● **PROBLEM TO SOLVE**: Without the images, reproduce every entry exactly.

● **RECORDS PROVIDED**:
———
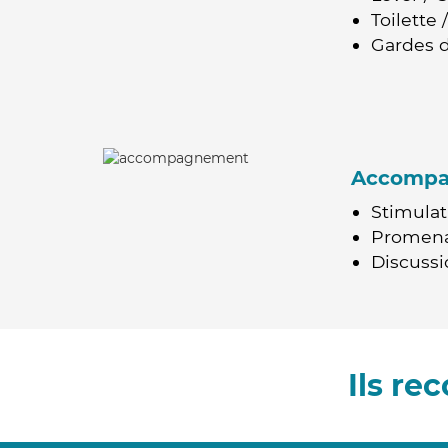
Toilette
Gardes d
Accomp
Stimulat
Promen
Discussio
Ils r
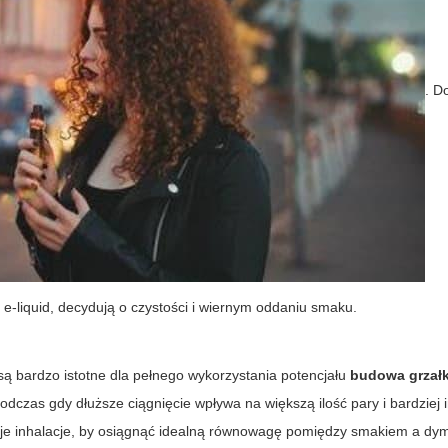
. D
 e-liquid, decydują o czystości i wiernym oddaniu smaku.
są bardzo istotne dla pełnego wykorzystania potencjału
budowa grzałk
odczas gdy dłuższe ciągnięcie wpływa na większą ilość pary i bardziej
je inhalacje, by osiągnąć idealną równowagę pomiędzy smakiem a dy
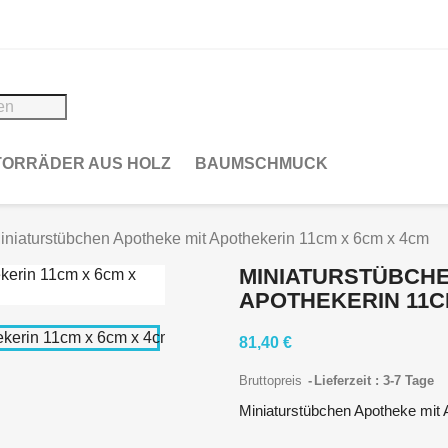
ORRÄDER AUS HOLZ
BAUMSCHMUCK
iniaturstübchen Apotheke mit Apothekerin 11cm x 6cm x 4cm
MINIATURSTÜBCHE
APOTHEKERIN 11C
81,40 €
Bruttopreis
Lieferzeit : 3-7 Tage
Miniaturstübchen Apotheke mit 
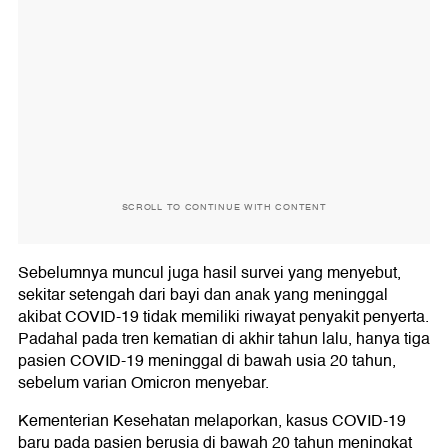
SCROLL TO CONTINUE WITH CONTENT
Sebelumnya muncul juga hasil survei yang menyebut,
sekitar setengah dari bayi dan anak yang meninggal
akibat COVID-19 tidak memiliki riwayat penyakit penyerta.
Padahal pada tren kematian di akhir tahun lalu, hanya tiga
pasien COVID-19 meninggal di bawah usia 20 tahun,
sebelum varian Omicron menyebar.
Kementerian Kesehatan melaporkan, kasus COVID-19
baru pada pasien berusia di bawah 20 tahun meningkat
———
● **THE COMPLETED TASK**:
Toilette
Gardes d
Accomp
Stimulat
Promen
Discussio
Ils r
. D
 e-liquid, decydują o czystości i wiernym oddaniu smaku.
są bardzo istotne dla pełnego wykorzystania potencjału
budowa grzałk
odczas gdy dłuższe ciągnięcie wpływa na większą ilość pary i bardziej
je inhalacje, by osiągnąć idealną równowagę pomiędzy smakiem a dy
ORRÄDER AUS HOLZ
BAUMSCHMUCK
iniaturstübchen Apotheke mit Apothekerin 11cm x 6cm x 4cm
MINIATURSTÜBCHE
APOTHEKERIN 11C
81,40 €
Bruttopreis
Lieferzeit : 3-7 Tage
Miniaturstübchen Apotheke mit 
SCROLL TO CONTINUE WITH CONTENT
Sebelumnya muncul juga hasil survei yang menyebut,
sekitar setengah dari bayi dan anak yang meninggal
akibat COVID-19 tidak memiliki riwayat penyakit penyerta.
Padahal pada tren kematian di akhir tahun lalu, hanya tiga
pasien COVID-19 meninggal di bawah usia 20 tahun,
sebelum varian Omicron menyebar.
Kementerian Kesehatan melaporkan, kasus COVID-19
baru pada pasien berusia di bawah 20 tahun meningkat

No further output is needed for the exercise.